The figures below show the distribution of TDS versions (top), and the fractional share of servers running version X or older (bottom). Each labeled version includes betas and snapshots, not just the official release of that version, for presentation simplicity. The majority of the publicly accessible servers are running v4.6.13 or above . TDS v5.0 remains the dominant specific version running in the wild, despite several later releases.


Strategic Focus Areas
The THREDDS projects covered in this report support the following goals described in Unidata Strategic Plan:
- Managing Geoscience Data
The component software projects of the THREDDS project work to facilitate the management of geoscience data from four points of view: __Making Geoscience Data Accessible, Making Geoscience Data Discoverable, Making Geoscience Data Usable, and Enhancing Community Access to Data__ . As a client-side library, **netCDF-Java** enables end users to read a variety of data formats both locally and across numerous remote technologies. Less user-friendly formats, such as GRIB, are augmented with metadata from community driven metadata standards (e.g. Climate and Forecast metadata standards), and viewed through the more user friendly Common Data Model (very similar to the netCDF Data Model), providing a single set of Java APIs for interacting with a multitude of formats and standards. The **THREDDS Data Server** exposes the power of the netCDF-java library outside of the Java ecosystem with the addition of remote data services, such as __OPeNDAP__ , __cdmremote__ , __OGC WCS__ and __WMS__ , __HTTP direct download__ , and other remote data access and subsetting protocols. The TDS also exposes metadata in standard ways (e.g.

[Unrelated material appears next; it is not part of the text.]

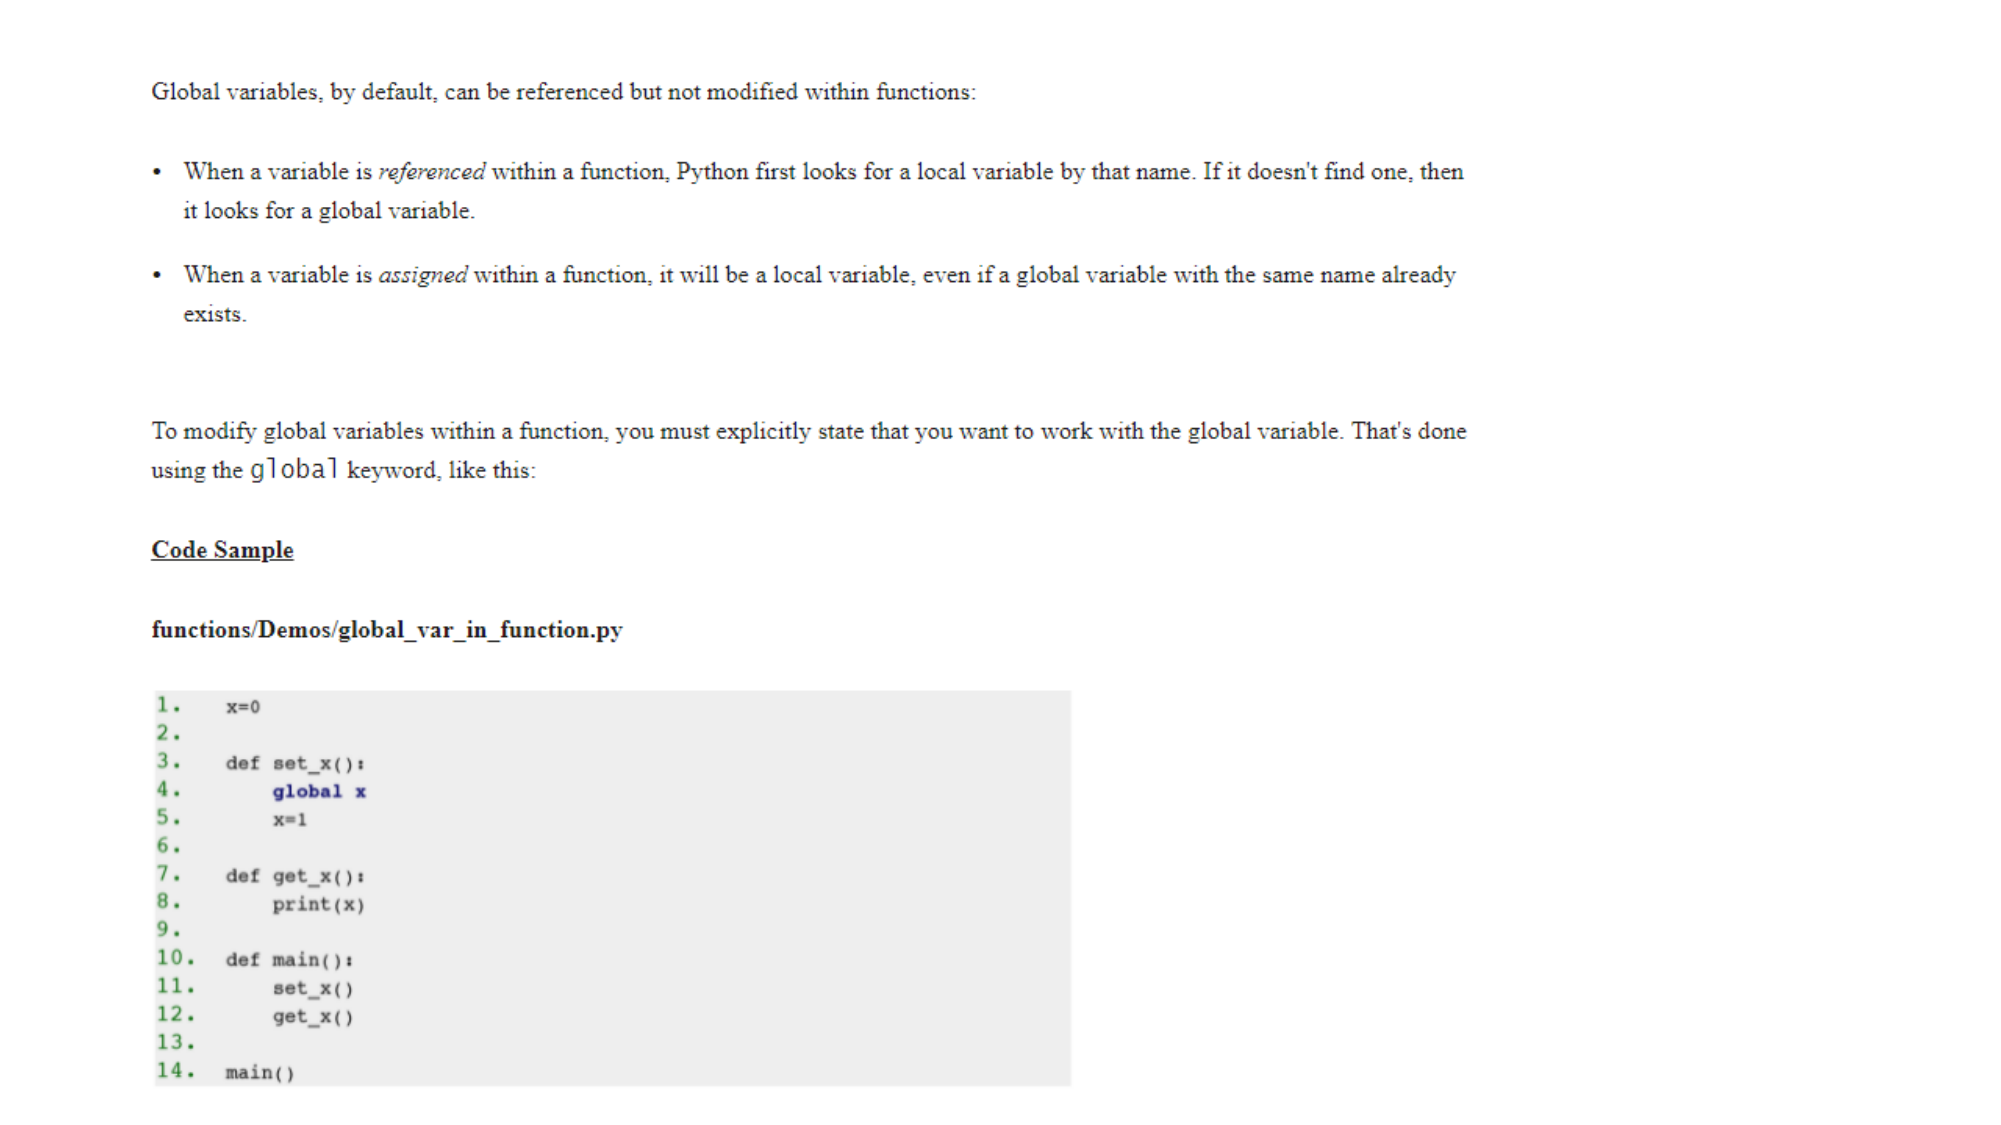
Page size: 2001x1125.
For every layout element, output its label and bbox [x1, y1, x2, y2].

ISO 19115 metadata records, json-ld metadata following schema.org), which are used to drive search technologies. **Rosetta** facilitates the process of translating ascii based observational data into standards compliant, archive ready files. These files are easily read into netCDF-Java and can be served to a broader community using the TDS. - Providing Useful Tools
Through Rosetta, the THREDDS project seeks to intercede in the in-situ based observational data management lifecycle as soon as possible. This is done by enabling those who produce the data to create archive ready datasets as soon as data are collected from a sensor or platform without the need to write code or intimately understand metadata standards. NetCDF-java and the TDS continue to support legacy workflows by maintaining support for legacy data formats and decades old data access services, while promoting 21st century scientific workflows through the creation of new capabilities and modernization of existing services (e.g. Immutability, upgraded technical stack, microservice development). - Supporting People
Outside of writing code, the THREDDS project seeks to support the community by __providing technical support, working to build capacity through Open Source Software development, and by building community cyber-literacy__ . The team provides expert assistance on software, data, and technical issues through numerous avenues, including participation in community mailing lists, providing developer guidance on our GitHub repositories, and leading and participating in workshops across the community. The team also actively participates in “upstream” open source projects in an effort to help sustain the efforts of which we rely and build upon. We have mentored students as part of the Unidata Summer Internship Program, and worked across organizations and disciplines in support of their internship efforts.
Prepared October, 2022
[1] “Publicly accessible” means we could find a top-level THREDDS Client Catalog. We checked <server>/thredds/catalog.xml (version 4), <server>/thredds/catalog/catalog.xml (version 5), including the most common ports of 80, 8080, 443, and 8443.